The Religion in D&D thread made me think about how much I enjoy the RPG storyline of killing a god. It could be a minor god, a big animal like in Princess Mononoke, a tentacled thing from beyond the world worshiped by a cult, or facing off against a major god in their own plane. These stories are always so epic to me, and something I really enjoy.

When have you or your group faced off against a god in a D&D game?

In my homebrew it's certainly possible to kill a god in that there are gods that are explicitly dead. Killing a god however would not be very easy and would probably be impossible for a mortal in the case of major deities like Lado, Arete, Showna, and Erravar. Trapping a major deity in a situation where death is the possible outcome requires greater than mortals levels of planning and intelligence and magical power.

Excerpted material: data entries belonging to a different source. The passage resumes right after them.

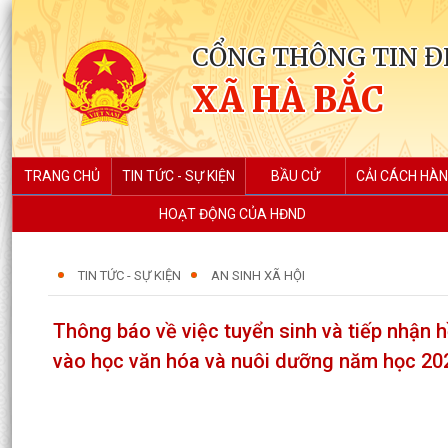
CỔNG THÔNG TIN Đ
XÃ HÀ BẮC
TRANG CHỦ
TIN TỨC - SỰ KIỆN
BẦU CỬ
CẢI CÁCH HÀN
HOẠT ĐỘNG CỦA HĐND
TIN TỨC - SỰ KIỆN
AN SINH XÃ HỘI
Thông báo về việc tuyển sinh và tiếp nhận h
vào học văn hóa và nuôi dưỡng năm học 20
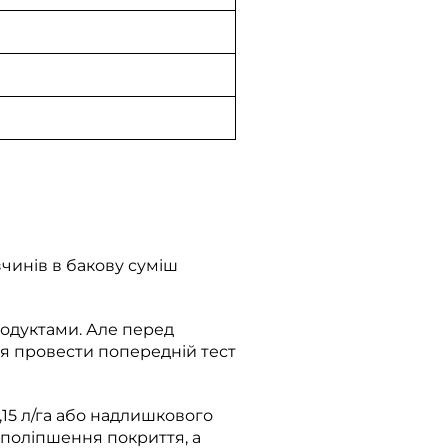
чинів в бакову суміш
одуктами. Але перед
я провести попередній тест
15 л/га або надлишкового
 поліпшення покриття, а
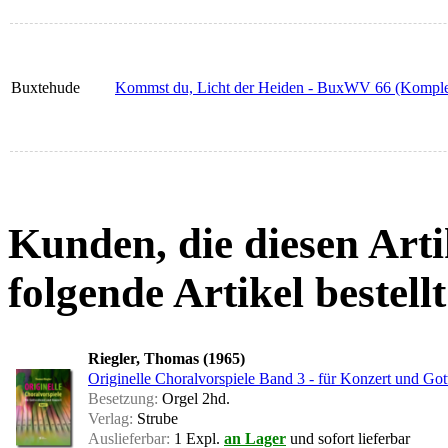
Buxtehude
Kommst du, Licht der Heiden - BuxWV 66 (Komplett
Kunden, die diesen Arti
folgende Artikel bestellt
Riegler, Thomas (1965)
Originelle Choralvorspiele Band 3 - für Konzert und Got
Besetzung:
Orgel 2hd.
Verlag:
Strube
Auslieferbar:
1 Expl.
an Lager
und sofort lieferbar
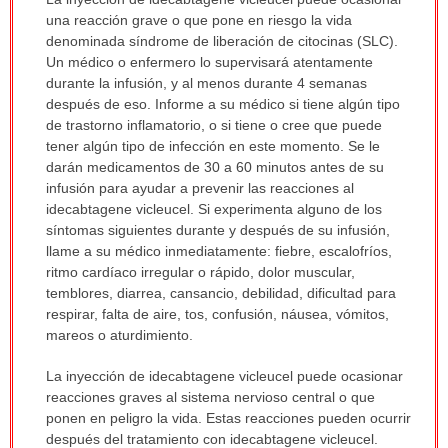
ha
una reacción grave o que pone en riesgo la vida
sido
denominada síndrome de liberación de citocinas (SLC).
extendido.
Un médico o enfermero lo supervisará atentamente
durante la infusión, y al menos durante 4 semanas
después de eso. Informe a su médico si tiene algún tipo
de trastorno inflamatorio, o si tiene o cree que puede
tener algún tipo de infección en este momento. Se le
darán medicamentos de 30 a 60 minutos antes de su
infusión para ayudar a prevenir las reacciones al
idecabtagene vicleucel. Si experimenta alguno de los
síntomas siguientes durante y después de su infusión,
llame a su médico inmediatamente: fiebre, escalofríos,
ritmo cardíaco irregular o rápido, dolor muscular,
temblores, diarrea, cansancio, debilidad, dificultad para
respirar, falta de aire, tos, confusión, náusea, vómitos,
mareos o aturdimiento.
La inyección de idecabtagene vicleucel puede ocasionar
reacciones graves al sistema nervioso central o que
ponen en peligro la vida. Estas reacciones pueden ocurrir
después del tratamiento con idecabtagene vicleucel.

So it's never really come up because I've never played a single campaign for the likely 40+ years it would take to get PC's that could realistically consider it. Conceivably a high-level party could take on spirits of the greatest order and potentially kill them, like the grand-mother of apples, the prince of cats, the hungry beast, the lord of paradox, the seneschal of conformity, and so forth but even that is probably a very bad idea as those beings are friends and vassals of gods and killing one would have CONSEQUENCES. You would make enemies big time.
 

The Religion in D&D thread made me think about how much I enjoy the RPG storyline of killing a god. It could be a minor god, a big animal like in Princess Mononoke, a tentacled thing from beyond the world worshiped by a cult, or facing off against a major god in their own plane. These stories are always so epic to me, and something I really enjoy.

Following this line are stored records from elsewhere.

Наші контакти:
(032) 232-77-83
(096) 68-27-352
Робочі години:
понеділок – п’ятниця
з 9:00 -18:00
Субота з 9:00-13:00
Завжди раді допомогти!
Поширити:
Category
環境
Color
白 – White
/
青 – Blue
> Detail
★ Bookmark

When have you or your group faced off against a god in a D&D game?
Yes. I lost count of how many we killed from the 1E Deities and Demigods first printing. We were so good, the ones were wiped out were removed from the 2nd printing.
 

I'm sorry, but... what?

This argument is completely incoherent.If there's no chance for the PCs to win, then it's not a fight, it's just the DM enacting their own childish power fantasy.

And if you can fight a god, the god still has a good chance of winning.
Thats the point. Why should the PCs be able to fight a god? The very concept is stupid. The gods should have infinite hp. They are a GOD. It should be impossible to fight them.
 


Thats the point. Why should the PCs be able to fight a god? The very concept is stupid. The gods should have infinite hp. They are a GOD. It should be impossible to fight them.

That's a very narrow view of what "a god" means. Historically "god" was typically just applied to things that were higher than men, so for example the dryads and nereids were gods - just small ones.

But even the big Olympian gods could be fought, especially if you were a hero with some gods blood in your veins. Homer for example records Aphrodite deciding to get in on the fun and like the other gods, arraying a chariot to participate in the battles of Troy - only to get a spear through her stomach for her troubles. She goes to whine to Zeus about it, and he's having none of it, "You want to act like Athena, Apollo, or Ares, that's fine but you take your lumps when you get them." Diomedes managed to wound Ares.